JAKARTA, KOMPAS.com - Peneliti Pusat Studi Hukum dan Kebijakan (PSHK) Indonesia Gita Putri Damayana menilai, buzzer kerapkali menyebarkan narasi yang berseberangan dengan narasi kelompok masyarakat sipil.
Menurut dia, hal itu sah-sah saja sepanjang narasi yang dibangun mereka berkualitas.
Meski demikian, ia juga melihat buzzer berisiko membangun perdebatan yang tak produktif dan tak sehat jika mereka menyebarkan narasi yang bersifat menyudutkan.
"Ketika misalnya masyarakat sipil disudutkan gitu ya, dan bukan didebat soal kontennya tapi mengarah kepada organisasi masyarakat sipilnya itu sendiri, atau malah yang diangkat yang enggak ada hubungannya, justru itu yang saya pikir diskusi yang tercipta jadi enggak produktif gitu kan," kata Gita saat dihubungi, Selasa (8/10/2019).
"Padahal debat yang sehat itu kan penting untuk demokrasi kita," ujar Gita.
Baca juga: Riuh Buzzer Jokowi...
Gita mengatakan, para buzzer dapat dengan mudah menggeser perdebatan ke hal-hal yang tidak substansial. Dengan demikian, perhatian publik akan teralihkan.
Mereka bisa melakukan itu dengan penyeragaman narasi, termasuk memutarbalikkan fakta.
"Kalau misalnya ada 6-7 orang agendanya persis sama, pake tagar, sama dan model pengondisian faktanya diputarbalikkan sedemikian rupa, itu kan kita bisa dibilang ada usaha teroraganisir, ada koordinasinya," katanya.

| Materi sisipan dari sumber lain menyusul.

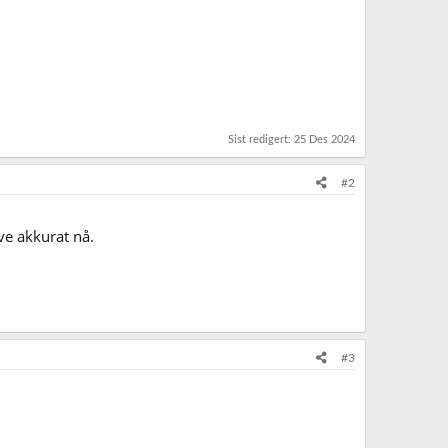
Sist redigert:
25 Des 2024
#2
ive akkurat nå.
#3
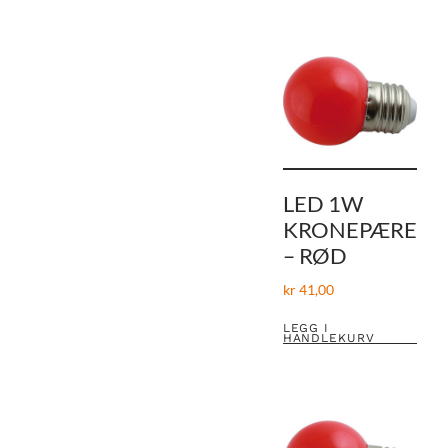
LED 1W
KRONEPÆRE
– RØD
kr
41,00
LEGG I
HANDLEKURV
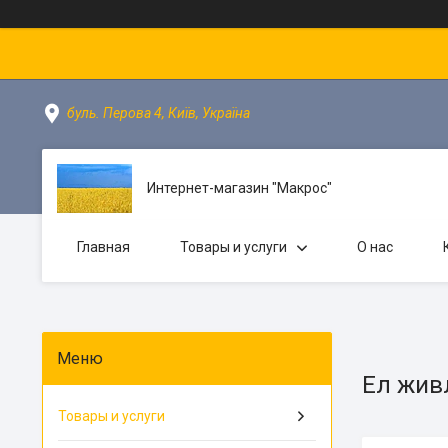
буль. Перова 4, Київ, Україна
Интернет-магазин "Макрос"
Главная
Товары и услуги
О нас
Ел живл
Товары и услуги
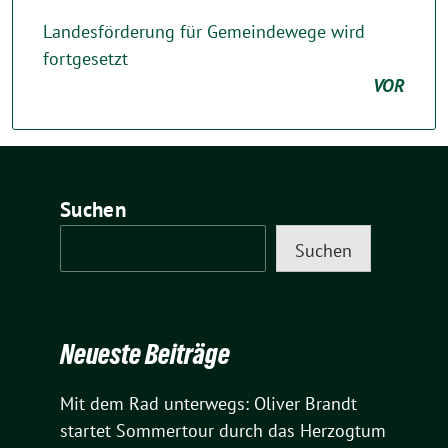
Landesförderung für Gemeindewege wird
fortgesetzt
VOR
Suchen
Suchen
Neueste Beiträge
Mit dem Rad unterwegs: Oliver Brandt
startet Sommertour durch das Herzogtum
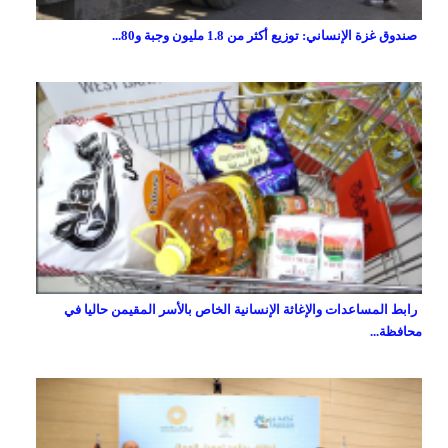
صندوق غزة الإنساني: توزيع أكثر من 1.8 مليون وجبة و80...
رابط المساعدات والإغاثة الإنسانية الخاص بالأسر المقيمن حاليا في
محافظة...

Meski demikian, ia pun menyayangkan fenomena buzzer disikapi pihak pemerintah dengan wacana "menertibkan", seperti yang disampaikan oleh Kepala Kantor Staf Presiden (KSP) Moeldoko.

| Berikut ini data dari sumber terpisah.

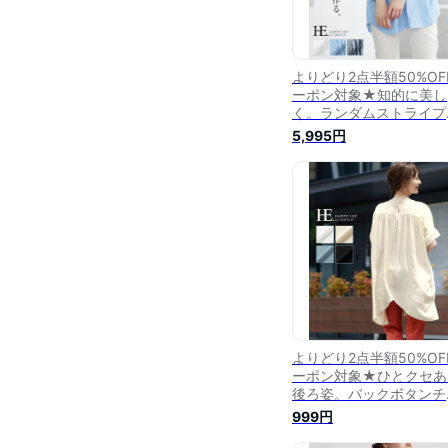
よりどり2点半額50%OF
ーポン対象★知的に美し
く。ランダムストライプ
リューム袖ブラウス/ブ
5,995円
ス シャツ ストライプ ボ
ューム袖 レディース ト
ス チュニック丈 異素材 
ったり 大きいサイズ 体
バー[メール便可（1点ま
で）] [M便 1/1][メール
送料無料!]
よりどり2点半額50%OF
ーポン対象★ひとクセあ
後ろ姿。バックボタンチ
ニックブラウス/ブラウス
999円
ップス チュニック キー
ク レディース ゆったり 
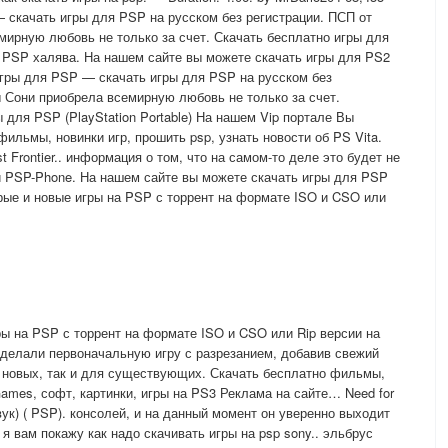
 — скачать игры для PSP на русском без регистрации. ПСП от
ирную любовь не только за счет. Скачать бесплатно игры для
 PSP халява. На нашем сайте вы можете скачать игры для PS2
 Игры для PSP — скачать игры для PSP на русском без
 Сони приобрела всемирную любовь не только за счет.
 для PSP (PlayStation Portable) На нашем Vip портале Вы
ильмы, новинки игр, прошить psp, узнать новости об PS Vita.
st Frontier.. информация о том, что на самом-то деле это будет не
 PSP-Phone. На нашем сайте вы можете скачать игры для PSP
арые и новые игры на PSP с торрент на формате ISO и CSO или
ры на PSP с торрент на формате ISO и CSO или Rip версии на
делали первоначальную игру с разрезанием, добавив свежий
 новых, так и для существующих. Скачать бесплатно фильмы,
Games, софт, картинки, игры на PS3 Реклама на сайте… Need for
вук) ( PSP). консолей, и на данный момент он уверенно выходит
 я вам покажу как надо скачивать игры на psp sony.. эльбрус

Baca juga: Moeldoko Ingatkan Para Buzzer, Jokowi Tak Butuh Dukungan yang Destruktif
Fenomena buzzer tidak dapat disalahkan, hanya saja publik yang harus dibuat lebih cerdas untuk memahami agenda para buzzer sehingga tidak terbawa narasi yang dibawa.
"Sementara menurut saya, buzzer itu kan bukan barang baru, sejak pilkada sudah ada, sekarang fokusnya harusnya publik dibikin lebih cerdas," kata dia.
Misalnya, kata Gita, publik sebenarnya harus memersepsikan bahwa buzzer mirip seperti pengiklan.
Mereka bukan menjual barang, melainkan ide, gagasan dan narasi. Publik harus ingat bahwa buzzer kerapkali dibayar.
"Kalau kita lihat mereka sebagai pengiklan kan kita bisa beli atau enggak gitu kan, dia kan juga berbayar. Mereka kan kadang bergerak bersama-sama kan, enggak ada bedanya juga dengan campaign iklan, bedanya yang diperdagangkan bukan barang tapi adalah ide, gagasan," kata Gita.
Baca juga: Moeldoko: Buzzer Jokowi Tak Dikomando
Selain itu, ia juga menyarankan publik mengidentifikasi siapa saja nama-nama buzzer yang kerap menjadi perhatian.